» SOURCE EXTRACT

In a moment it will be clear why it's critical that
\lstinline{p->lock} is not released (by \lstinline{scheduler}) until after
the process is marked \texttt{SLEEPING}.

At some point, a process will acquire the condition lock,
set the condition that the sleeper is waiting for,
and call \lstinline{wakeup(chan)}.
It's important that \lstinline{wakeup} is called
while holding the condition lock\footnote{%
%
Strictly speaking it is sufficient if
\lstinline{wakeup}
merely follows the
\lstinline{acquire}
(that is, one could call
\lstinline{wakeup}
after the
\lstinline{release}).%
%
}.
\lstinline{wakeup}
loops over the process table
\lineref{kernel/proc.c:/^wakeup\(/}.
It acquires the
\lstinline{p->lock}
of each process it inspects,
both because it may manipulate that process's state
and because
\lstinline{p->lock}
ensures that
\lstinline{sleep}
and
\lstinline{wakeup}
do not miss each other.
When \lstinline{wakeup} finds a process in state
\indexcode{SLEEPING}
with a matching
\indexcode{chan},
it changes that process's state to
\indexcode{RUNNABLE}.

» MATERIAL
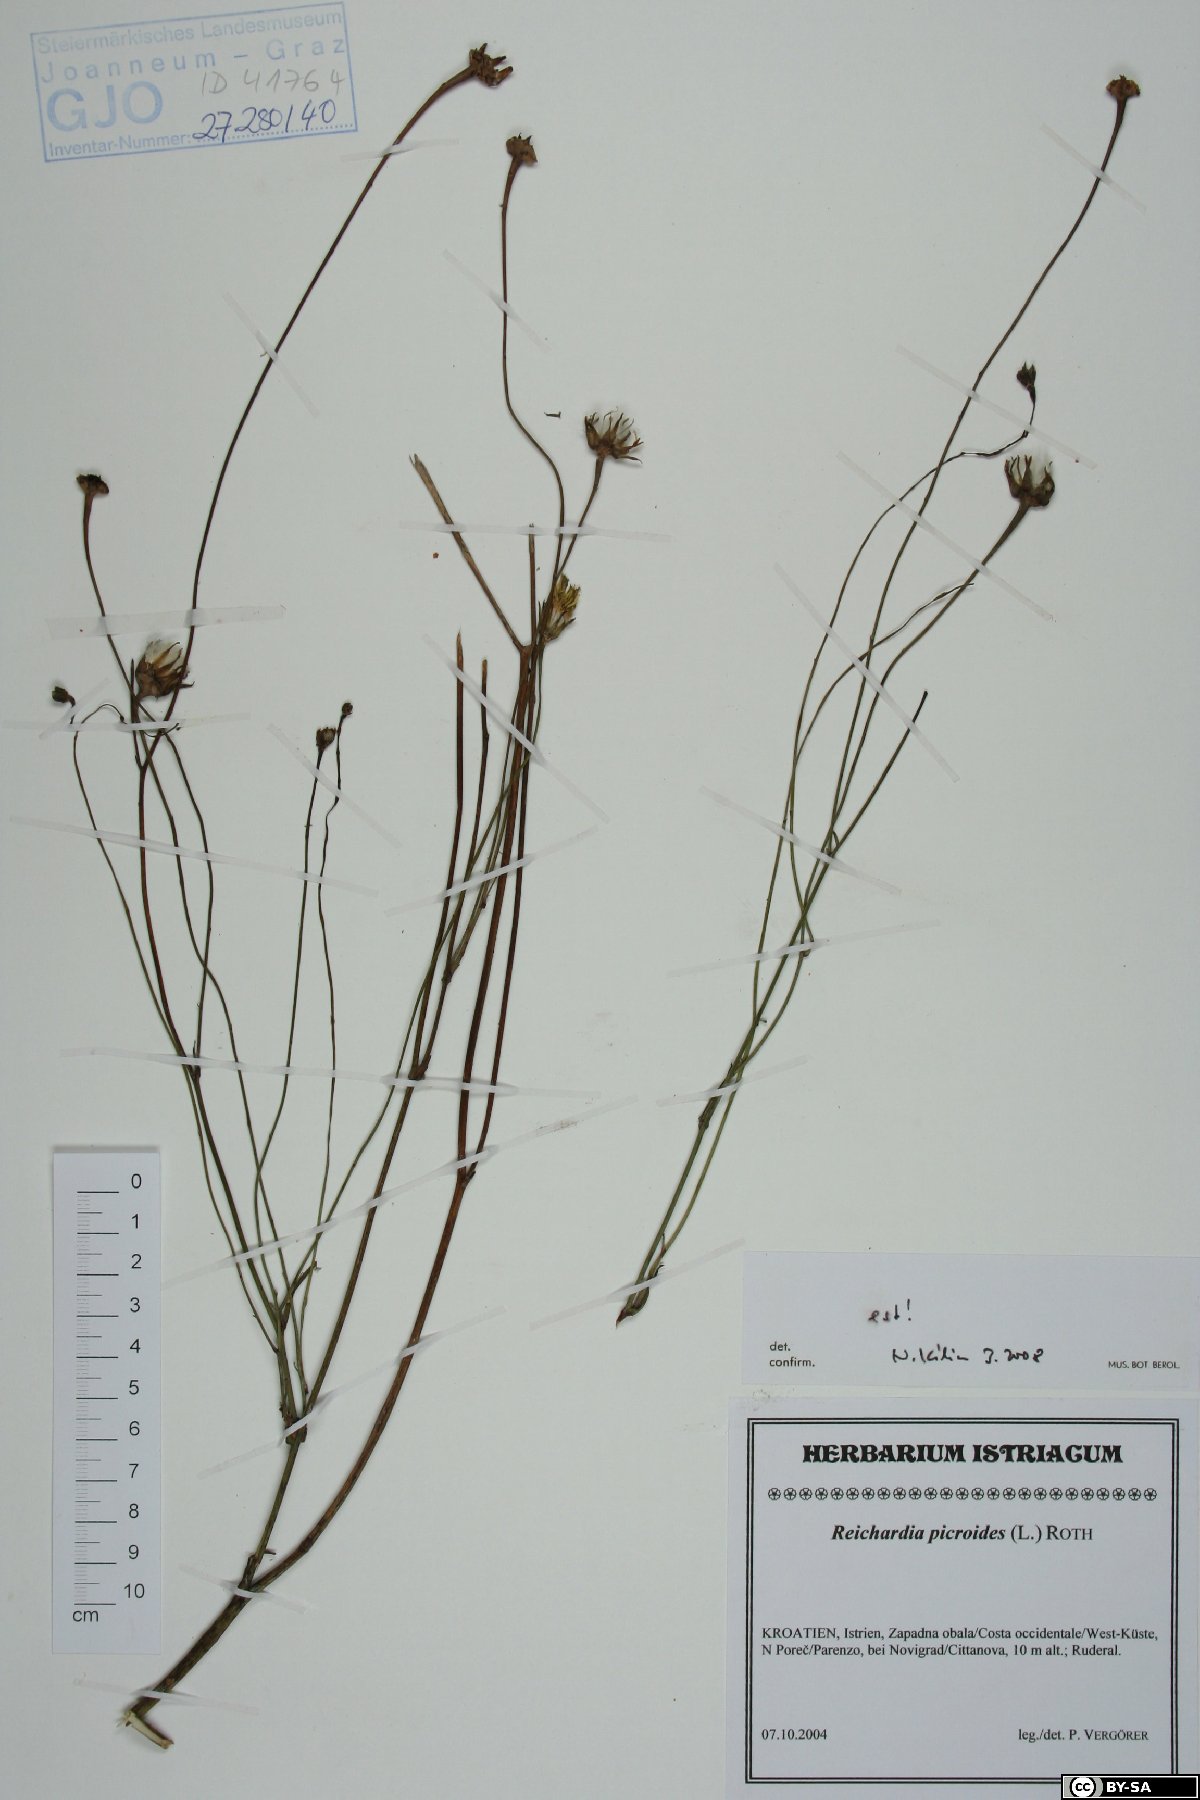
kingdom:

» REQUIRED TASKS
- 1) Rewrite the passage of the sleep and wakeup text starting with "It acquires the" and going on through "miss each other.", putting "examines" in place of "inspects".
- 2) Say whether each statement agrees with the sleep and wakeup text. Answer yes or no, and quote the words of the text that decide it.
(a) wakeup goes through the process table.
(b) wakeup acquires the lock of only the first process it finds.
(c) One reason wakeup takes a process's lock is that it may change that process's state.
- 3) Proceed with the sleep and wakeup text from the point where it stops.

» RESPONSES FOR EACH TASK
- 1)
It acquires the
\lstinline{p->lock}
of each process it examines,
both because it may manipulate that process's state
and because
\lstinline{p->lock}
ensures that
\lstinline{sleep}
and
\lstinline{wakeup}
do not miss each other.

- 2)
(a) Yes: "loops over the process table"
(b) No: "of each process it inspects"
(c) Yes: "both because it may manipulate that process's state"

- 3)
The next time the scheduler runs, it will
see that the process is ready to be run.

Why do the locking rules for 
\lstinline{sleep}
and
\lstinline{wakeup}
ensure a sleeping process won't miss a wakeup?
The sleeping process holds either
the condition lock or its own
\lstinline{p->lock} 
or both from a point before it checks the condition
to a point after it is marked \texttt{SLEEPING}.
The process calling \texttt{wakeup} holds \textit{both}
of those locks in \texttt{wakeup}'s loop.
Thus the waker either makes the condition true before
the consuming thread checks the condition;
or the waker's \lstinline{wakeup} examines the sleeping
thread strictly after it has been marked \texttt{SLEEPING}.
Then 
\lstinline{wakeup}
will see the sleeping process and wake it up
(unless something else wakes it up first).

It is sometimes the case that multiple processes are sleeping
on the same channel; for example, more than one process
reading from a pipe.
A single call to 
\lstinline{wakeup}
will wake them all up.
One of them will run first and acquire the lock that
\lstinline{sleep}
was called with, and (in the case of pipes) read whatever
data is waiting in the pipe.
The other processes will find that, despite being woken up,
there is no data to be read.
From their point of view the wakeup was ``spurious,'' and
they must sleep again.
For this reason \lstinline{sleep} is always called inside a loop that
checks the condition.

No harm is done if two uses of sleep/wakeup accidentally
choose the same channel: they will see spurious wakeups,
but looping as described above will tolerate this problem.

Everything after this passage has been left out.